Bringing a new level to Latino communities at RWU

Kaylee Pugliese, News Editor

Marcela Betancur hopes to bring more engagement to the Latino communities at RWU by using her experiences as a first-generation immigrant who came to the United States at the age of 12.

She was hired by the university’s Latino Policy Institute as their new director in January. 

The LPI, an organization that has resided at the university since 2005, generates unbiased data on Latinos in the state of Rhode Island. The RWU website says that the LPI “stimulates public policy discussions and enhances the public’s understanding of the Rhode Island Latino experience.” The program works to understand, document and engage with Latino communities through research reports, policies and studies around how to better the lives of Latinos in the community.

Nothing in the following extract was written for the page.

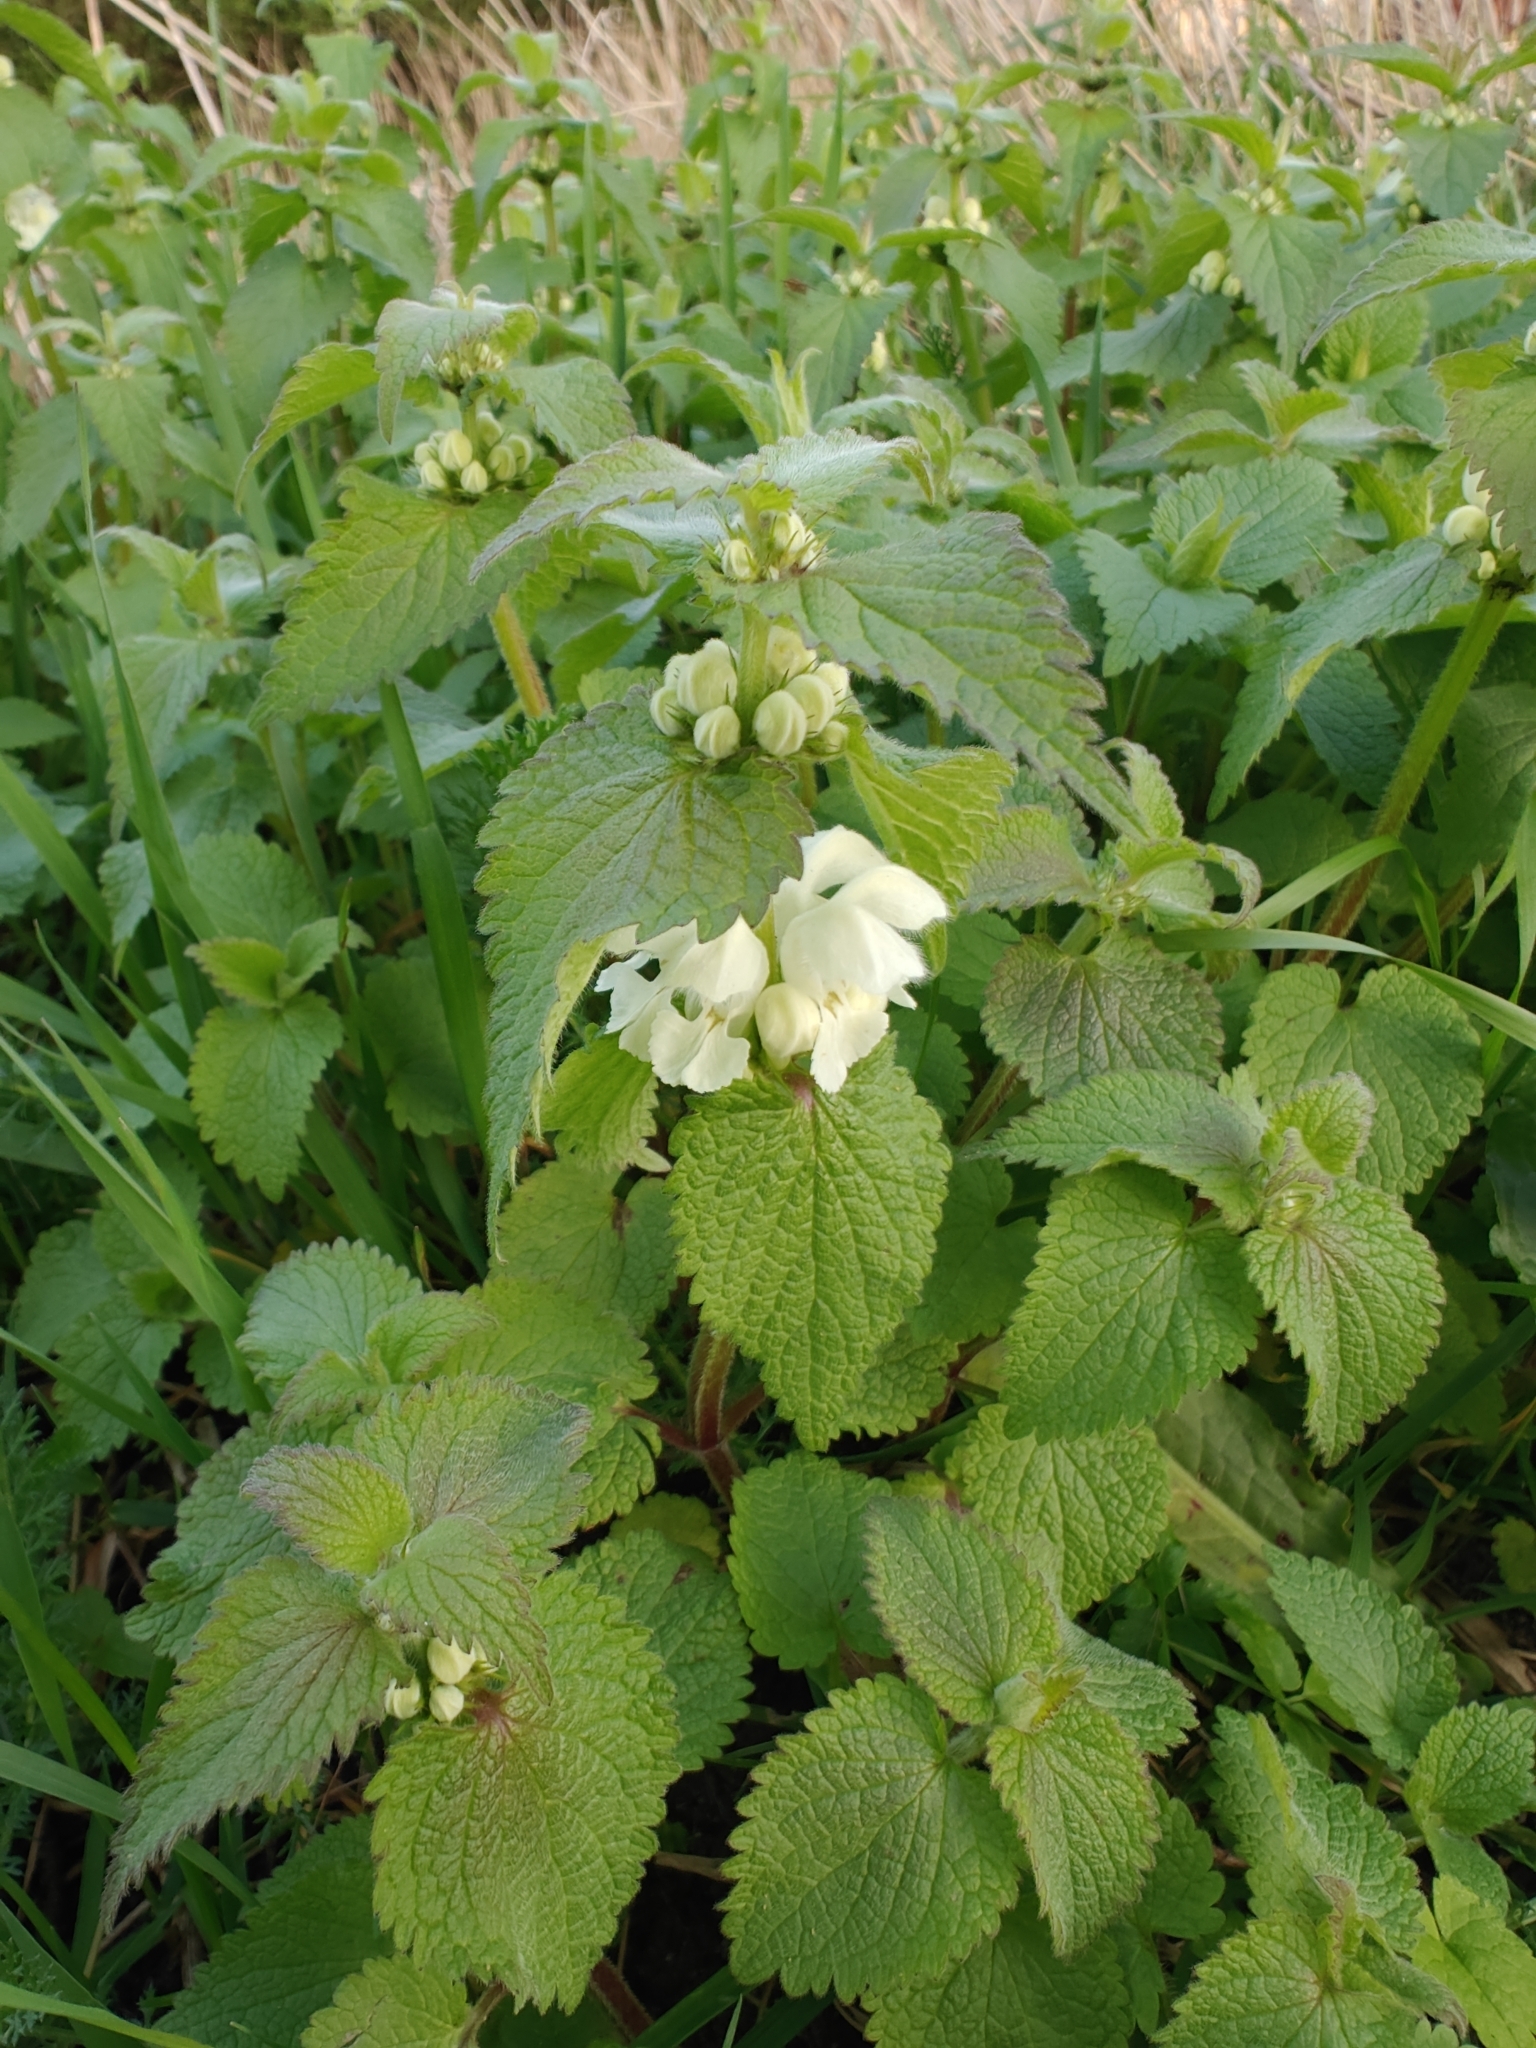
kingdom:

“I can be part of the growing representation of Latinos in our state,” Betancur said when asked why she enjoys her position at the LPI. The Latino community makes up 15 percent of the population, according to Betancur and the Pew Research Center.

She thinks it is an important opportunity for the state to not only talk about the opportunities and challenges the community already faces, but also how it has changed and how citizens can continue to evolve in the next few decades.

She attended Central Falls High School and Rhode Island College where she majored in political science and political administration.

“This was the first time I was around people that didn’t look like me and who had different cultures and identities,” Betancur said. “It was an eye-opening experience and it led to understand how I can impact our community.”

After graduating college, she worked in affordable housing for five years in project management. She later went on to work for the American Civil Liberties Union in Rhode Island as a lobbyist at the state house where she focused much of her time on research and policy regarding what the state could do for different communities.

“It taught me a lot more about my community and how people of color and low-income individuals are targeted many times by bad policy without ever taking them into consideration,” Betancur said.

“One of the things I really want to do during my time here is to connect the different aspects and parts of the university such as the students, faculty and staff into the work that the [LPI] has done and can do,” she said.

Betancur talked about what the term “monolithic” means in terms of Latino communities.

“Sometimes when we think of Latinos, we think that we all speak Spanish, our ‘legal’ status is all the same, everyone has the same religion, everyone eats the same things — and that’s very untrue,” Betancur said.

There are various cultures in Latino communities. She noted that, for example, they eat many different foods from each other.

“I joke a lot about this but I had never in my life had a taco until l came to this country,” Betancur said.

She hopes to be able to work with students and faculty who do not identify as Latino, but who want to learn and understand more about the community. She hopes to collaborate with the Latin American Association and the Community Partnership Center at RWU.

Her main message was that not all Latinos are the same.

“If you have met one, you haven’t met all of us.”